Da wird mancher kritisch sagen, zu diesem Thema sollte die Kirche lieber schweigen angesichts der Geschichte der Kreuzzüge, der Religionskriege, der Hexenprozesse und der Inquisition. Das alles ist nicht zu bestreiten, doch darf man diese furchtbaren Ereignisse der Kirchengeschichte nicht mit der christlichen Botschaft des Neuen Testaments gleichsetzen. Sondern umgekehrt muss man die Kirchengeschichte an den Aussagen des Neuen Testaments, an den Aussagen Jesu und seiner Apostel, messen und beurteilen. Dann wird deutlich, wie häufig leider die Institution Kirche von der Botschaft des ihr anvertrauten Evangeliums abgewichen ist. Genauso wie der einzelne Christ in seinem persönlichen Leben leider immer wieder von den Worten Jesu und seiner Apostel abweicht – Sünde nennt man das.

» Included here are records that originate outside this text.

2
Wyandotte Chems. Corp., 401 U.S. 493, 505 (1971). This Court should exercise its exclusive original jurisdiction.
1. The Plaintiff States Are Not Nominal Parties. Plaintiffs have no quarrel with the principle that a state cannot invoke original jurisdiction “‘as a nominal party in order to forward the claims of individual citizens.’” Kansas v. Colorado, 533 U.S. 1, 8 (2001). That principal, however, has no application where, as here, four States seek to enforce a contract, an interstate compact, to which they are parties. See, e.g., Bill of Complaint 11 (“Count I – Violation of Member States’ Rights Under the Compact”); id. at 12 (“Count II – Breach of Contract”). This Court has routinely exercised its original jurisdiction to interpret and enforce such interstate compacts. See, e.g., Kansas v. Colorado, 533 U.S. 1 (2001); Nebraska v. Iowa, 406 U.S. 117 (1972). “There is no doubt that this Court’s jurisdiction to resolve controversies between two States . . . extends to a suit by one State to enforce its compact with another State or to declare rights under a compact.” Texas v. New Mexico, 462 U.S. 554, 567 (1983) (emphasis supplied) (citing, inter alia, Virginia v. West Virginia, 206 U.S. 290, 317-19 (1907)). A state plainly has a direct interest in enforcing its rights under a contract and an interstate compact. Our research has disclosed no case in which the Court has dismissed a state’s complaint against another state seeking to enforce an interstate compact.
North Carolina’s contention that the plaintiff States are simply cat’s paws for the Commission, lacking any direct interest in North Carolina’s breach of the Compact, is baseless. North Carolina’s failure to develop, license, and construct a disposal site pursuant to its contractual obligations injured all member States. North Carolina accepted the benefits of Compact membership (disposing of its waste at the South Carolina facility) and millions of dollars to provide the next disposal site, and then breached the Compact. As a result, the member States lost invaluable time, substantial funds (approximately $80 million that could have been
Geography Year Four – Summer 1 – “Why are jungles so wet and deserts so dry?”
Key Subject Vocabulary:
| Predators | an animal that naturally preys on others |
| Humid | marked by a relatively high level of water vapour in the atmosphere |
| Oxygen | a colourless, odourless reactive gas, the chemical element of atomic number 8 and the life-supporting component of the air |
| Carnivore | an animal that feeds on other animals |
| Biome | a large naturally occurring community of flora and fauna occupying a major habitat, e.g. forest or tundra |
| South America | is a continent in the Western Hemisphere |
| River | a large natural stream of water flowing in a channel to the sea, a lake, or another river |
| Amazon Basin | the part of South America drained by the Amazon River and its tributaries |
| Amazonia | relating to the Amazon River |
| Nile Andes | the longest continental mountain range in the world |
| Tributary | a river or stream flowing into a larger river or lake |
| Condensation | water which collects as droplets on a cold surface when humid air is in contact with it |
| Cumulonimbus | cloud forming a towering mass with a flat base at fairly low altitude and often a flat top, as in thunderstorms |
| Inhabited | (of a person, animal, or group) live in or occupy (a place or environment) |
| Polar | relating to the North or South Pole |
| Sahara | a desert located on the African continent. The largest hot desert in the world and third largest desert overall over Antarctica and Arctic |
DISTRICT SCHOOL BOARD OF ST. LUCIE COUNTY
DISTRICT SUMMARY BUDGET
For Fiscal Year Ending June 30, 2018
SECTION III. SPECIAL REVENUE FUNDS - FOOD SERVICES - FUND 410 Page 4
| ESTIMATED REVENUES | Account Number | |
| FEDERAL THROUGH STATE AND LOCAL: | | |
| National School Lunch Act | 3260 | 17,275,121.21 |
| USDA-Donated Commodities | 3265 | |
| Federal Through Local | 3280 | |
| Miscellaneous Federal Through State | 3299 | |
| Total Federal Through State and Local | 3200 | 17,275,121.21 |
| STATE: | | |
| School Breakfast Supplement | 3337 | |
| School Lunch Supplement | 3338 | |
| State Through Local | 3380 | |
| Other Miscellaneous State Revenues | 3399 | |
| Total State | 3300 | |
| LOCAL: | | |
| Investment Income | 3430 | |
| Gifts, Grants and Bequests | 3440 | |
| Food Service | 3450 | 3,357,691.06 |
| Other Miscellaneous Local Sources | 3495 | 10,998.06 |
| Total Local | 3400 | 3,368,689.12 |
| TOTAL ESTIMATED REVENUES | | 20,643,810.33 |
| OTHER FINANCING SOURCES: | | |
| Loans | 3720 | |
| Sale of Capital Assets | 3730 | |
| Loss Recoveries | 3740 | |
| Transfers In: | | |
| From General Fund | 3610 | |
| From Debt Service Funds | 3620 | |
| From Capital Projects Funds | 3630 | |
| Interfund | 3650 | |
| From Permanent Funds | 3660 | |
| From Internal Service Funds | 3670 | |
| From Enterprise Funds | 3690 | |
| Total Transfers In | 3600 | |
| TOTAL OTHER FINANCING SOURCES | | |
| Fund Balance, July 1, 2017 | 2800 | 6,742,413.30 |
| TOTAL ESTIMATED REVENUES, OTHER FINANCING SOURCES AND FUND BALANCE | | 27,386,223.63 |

Es ist ganz eindeutig, nach dem Neuen Testament darf für die Belange des Glaubens und der Kirche, keine Gewalt und kein Zwang angewendet werden, auch nicht mittelbar. Das unterscheidet den christlichen Glauben grundlegend vom Islam.

 

Zunächst sollten wir uns bewusst machen, was Toleranz nach der Wortbedeutung eigentlich meint. Toleranz meint, „etwas ertragen müssen“. Dass man bestimmte Handlungen, Worte, Denk- und Glaubensweisen, die man für falsch und schädlich hält, nicht mit Zwang und Gewalt begegnet, sondern sie erträgt. Aber wie weit geht diese Toleranz, dieses Hinnehmen-müssen? Wenn alles hingenommen wird, dann gibt man sich doch letztlich selbst auf. Also wo sind die Grenzen der Toleranz? Diese Frage stellt sich persönlich jedem einzelnen Christen, diese Frage stellt sich der Institution Kirche und der Institution Staat und der westlichen Gesellschaft. Und da ist festzustellen, dass die Grenzen, was und wie viel hinzunehmen ist, vom einzelnen Christen und der Kirche in anderer Weise zu ziehen sind als vom Staat und der Gesellschaft.

 

 

Was hören wir aus der Bibel über „Toleranz“ gegenüber anderen Menschen?

 

Jesus predigt, dass wir unseren Nächsten lieben sollen, wie uns selbst (Mt. 19, 19), und sogar unsere persönlichen Feinde sollen wir lieben (Mt. 5, 44; unterscheide „echtros“ = persönlicher Feind von „polemios“ = Feind im Krieg). Das ist mehr als Toleranz, mehr als nur ein „Ertragen-müssen“. Besonders, wenn ein Mensch in Not geraten ist, dann haben wir ihm als Christ zu helfen, unabhängig von seiner Nationalität und Religion. Erinnert sei an die Geschichte Jesu vom barmherzigen Samariter (Lk. 10, 25). In dieser Weise haben wir uns persönlich auch gegenüber jedem Flüchtling und Migranten, der uns begegnet, zu verhalten.

 

Aus der Nächstenliebe verbietet sich Zwang, Gewalt und Hass gegenüber Jedermann. Jesus sagt in der Bergpredigt (Mt. 5): Selig sind die Sanftmütigen, die Friedfertigen, die Barmherzigen ... Bei seiner Festnahme spricht Jesus zu Petrus: „Stecke dein Schwert ein.“ Zu Pilatus spricht Jesus (Joh. 19, 36): „Mein Reich ist nicht von dieser Welt. Wäre mein Reich von dieser Welt, meine Diener würden darum (mit der Waffe) kämpfen.“ Jesus lässt sich widerstandslos verhaften, zum Tode verurteilen und kreuzigen. In der Verfolgungssituation haben auch die ersten Christen nicht zur Waffe gegriffen, sondern haben gelitten bis in den Märtyrertod. Das ist tatsächlich persönliche äußerliche Selbstaufgabe.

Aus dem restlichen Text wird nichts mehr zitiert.